Policy and World Modeling Co-Training for Language Agents

2026-06-01Machine Learning

Machine LearningArtificial Intelligence
AI summary

The authors found a way to teach language-based AI agents not just which actions get rewards, but also what those actions actually do. They noticed that the usual learning process already records how actions change the environment, so they created a method called PaW that uses this information to improve learning without extra steps or slowdowns. PaW carefully picks useful data, handles noisy information well, and balances learning signals to make training better. Tests showed this method helps AI agents perform better on different tasks than before.
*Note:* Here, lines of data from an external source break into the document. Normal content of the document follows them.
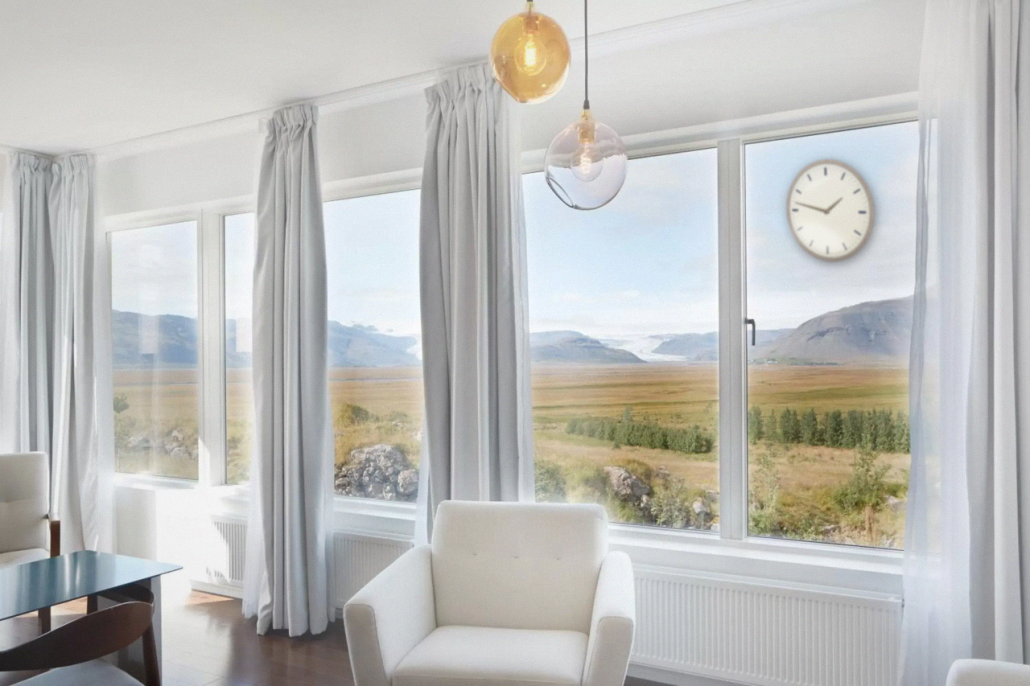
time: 1:47
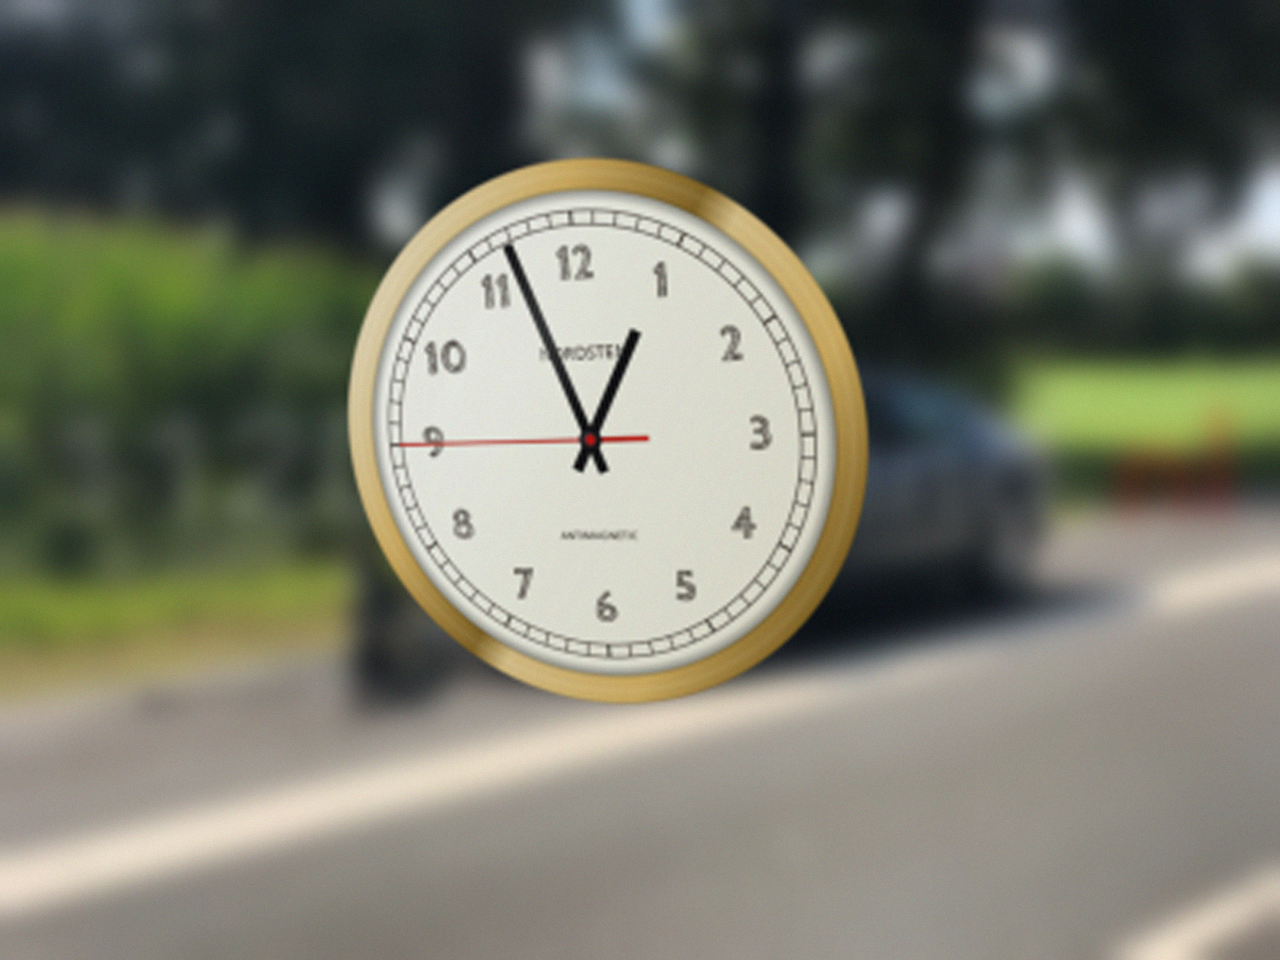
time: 12:56:45
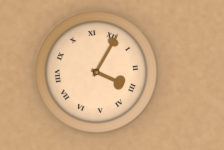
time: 3:01
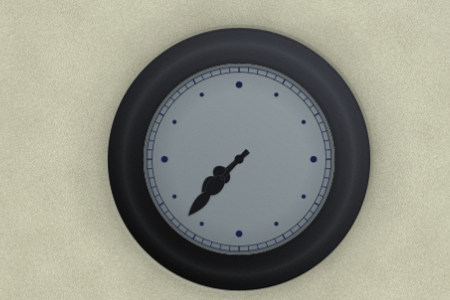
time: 7:37
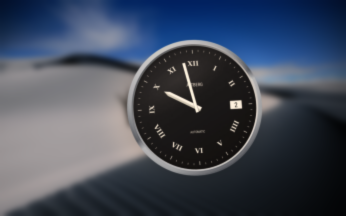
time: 9:58
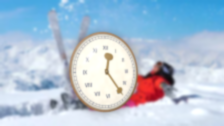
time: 12:24
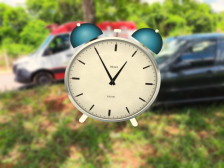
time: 12:55
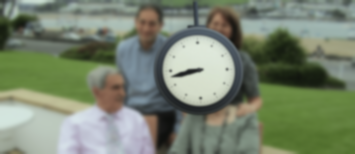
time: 8:43
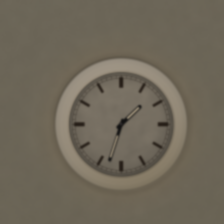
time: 1:33
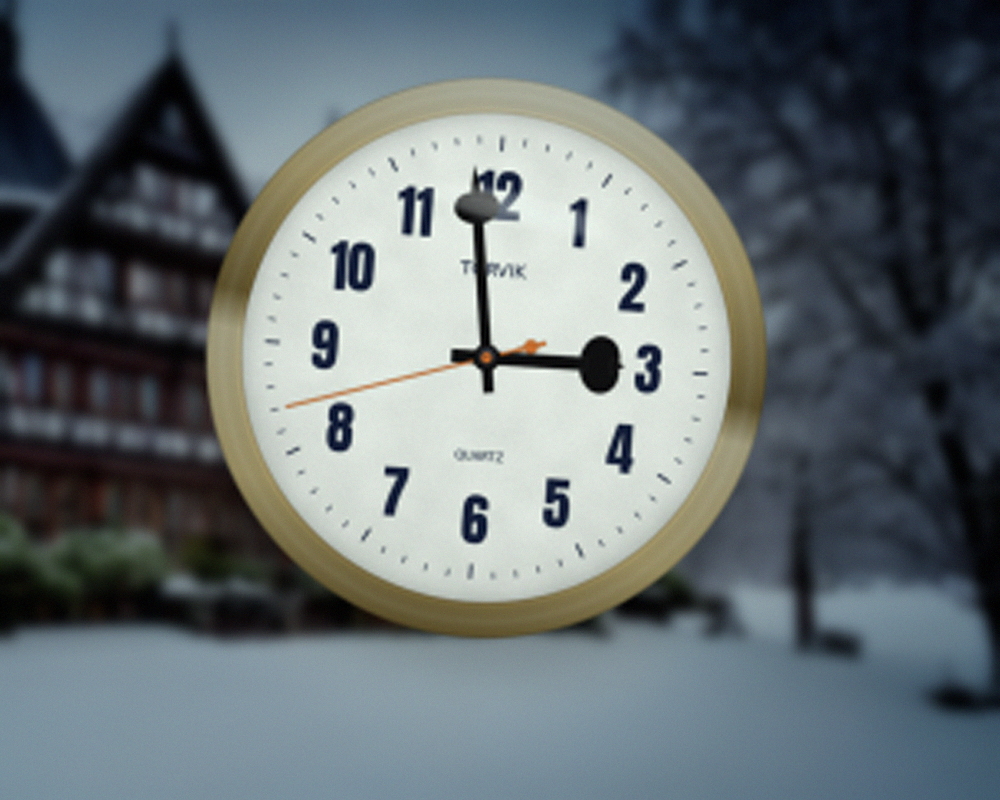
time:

reinforcement learninglarge language modelsworld modelingon-policy rolloutspolicy trainingauxiliary supervisionloss functionsagentic tasksreward signalsnoise tolerance
Authors
Ning Lu, Baijiong Lin, Shengcai Liu, Jiahao Wu, Haoze Lv, Yanbin Wei, Lingting Zhu, Shengju Qian, Xin Wang, Ying-Cong Chen, Qi Wang, Ke Tang
Abstract
Reinforcement learning (RL) improves large language model (LLM) agents by teaching them which actions lead to high rewards, but provides little supervision on what those actions do to the environment. World modeling (WM) can fill this gap, yet existing approaches often require separate simulators, extra training stages, or additional inference-time computation. We observe that on-policy RL rollouts already contain the needed signal: each transition pairs an action with its resulting next observation. Based on this observation, we propose PaW, a Policy and World modeling co-training framework that adds auxiliary WM supervision to the same policy during RL, without changing the inference paradigm. To make auxiliary WM supervision informative and stable, PaW introduces three components: action-entropy-based WM data selection, noise-tolerant WM loss, and reward-adaptive loss balancing. Experiments on three agentic task benchmarks show consistent improvements over strong RL baselines across models and RL algorithms. These results suggest that standard RL rollouts are a practical source of WM supervision for language-agent training.